First, traditional corporations are simple. Companies have been started in that way for decades. “Keeping It Simple Stupid” is an easy approach to take when all you really want to think about is the IP development. Second, most founders focus on their “best shot” within their IP, with the hope that they can develop the rest later. Having it all in one corporate pot is easy to understand. Finally, LLCs are different tax animals, and some investors shy away from them for that reason. Although most VC funds are LLCs or their rough equivalent, the funds themselves are used to investing in traditional corporations, and they usually eschew anything more tax-complex.

However, the laws have evolved, and more importantly, the vast majority of start-ups focus on one product/suite of tech for their value proposition. Bio is more diverse, at least right now. There are fascinating caches of IP that have the potential for application to widely diverse therapies, and those applications could have very different ultimate consumers and ultimate interested buyers. This represents an opportunity for investors and founders to maximize their value with very little brain damage due to structure. Nowadays, any investor reluctance to invest in LLCs for tax reasons can be very effectively managed, and, in the end, the advantages will likely outweigh any added complexity.

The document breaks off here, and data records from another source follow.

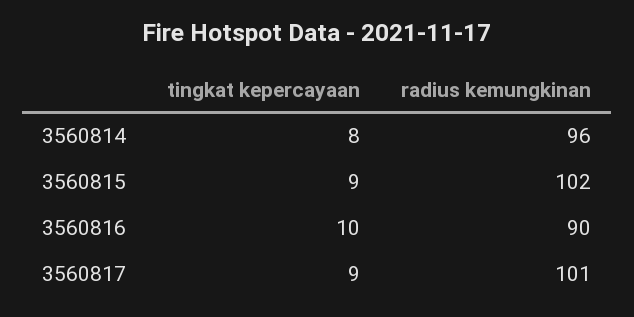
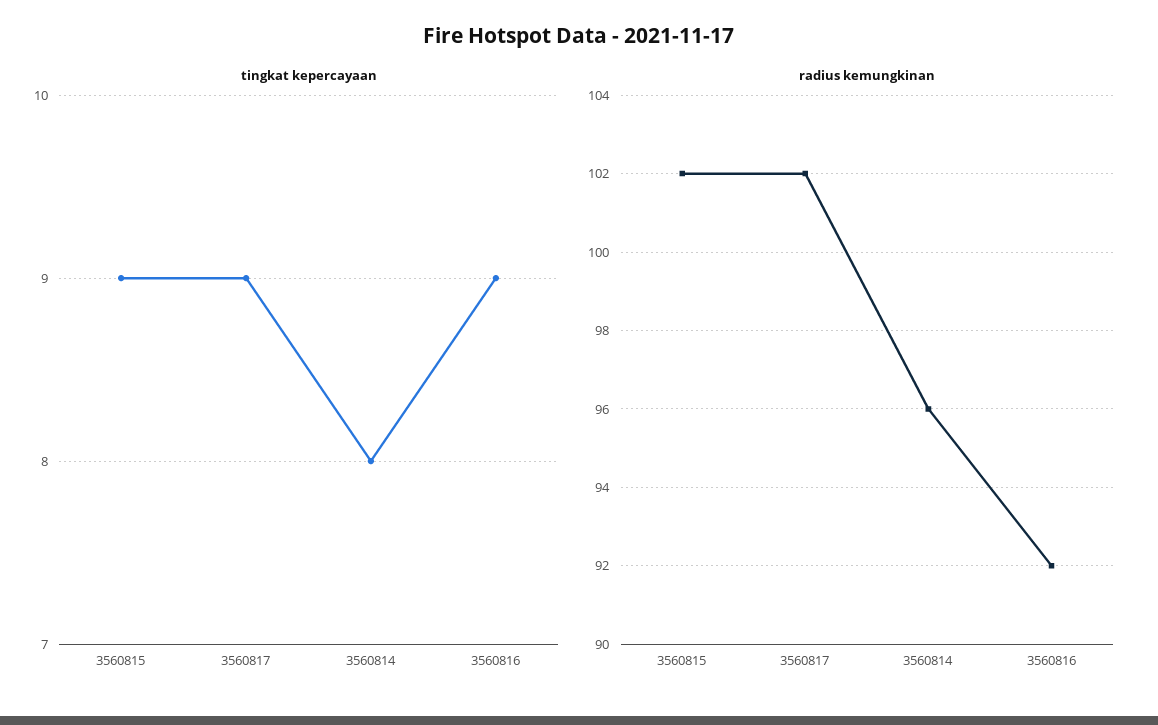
  {
    "tingkat kepercayaan": {
      "3560814": 8,
      "3560815": 9,
-     "3560816": 10,
+     "3560816": 9,
      "3560817": 9
    },
    "radius kemungkinan": {
      "3560814": 96,
      "3560815": 102,
-     "3560816": 90,
+     "3560816": 92,
-     "3560817": 101
+     "3560817": 102
    }
  }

Some other flexibility advantages for this approach include:

  • Companies can issue “cheap stock” to key employees even when subsequent financing rounds value the company higher. This helps the company attract and retain key people more effectively than a traditional corporation.
  • Traditional corporations in the bio world can lose their ability to carry over their tax losses due to ownership changes or simply length of time. The LLC approach fixes that by stapling any losses to the investors present when they are incurred.
  • The LLC vehicle can allow the company to position a sale of one or more of its component IPs to a buyer in such a way that the buyer can eventually tax deduct its purchase price.
  • If “public venture funding” becomes a viable prospect for a given IP, this approach easily allows a SubX LLC to legally become a traditional corporation and do an IPO.

Times They Are a Changing
The old Bob Dylan song couldn’t be more apropos to the bio world today. All things considered, bio has demonstrated an excitingly creative bent on financing that appears to be far ahead of the curve in the overall start-up space. It is time to consider adding something like the hub-and-spoke approach to the bio toolbox.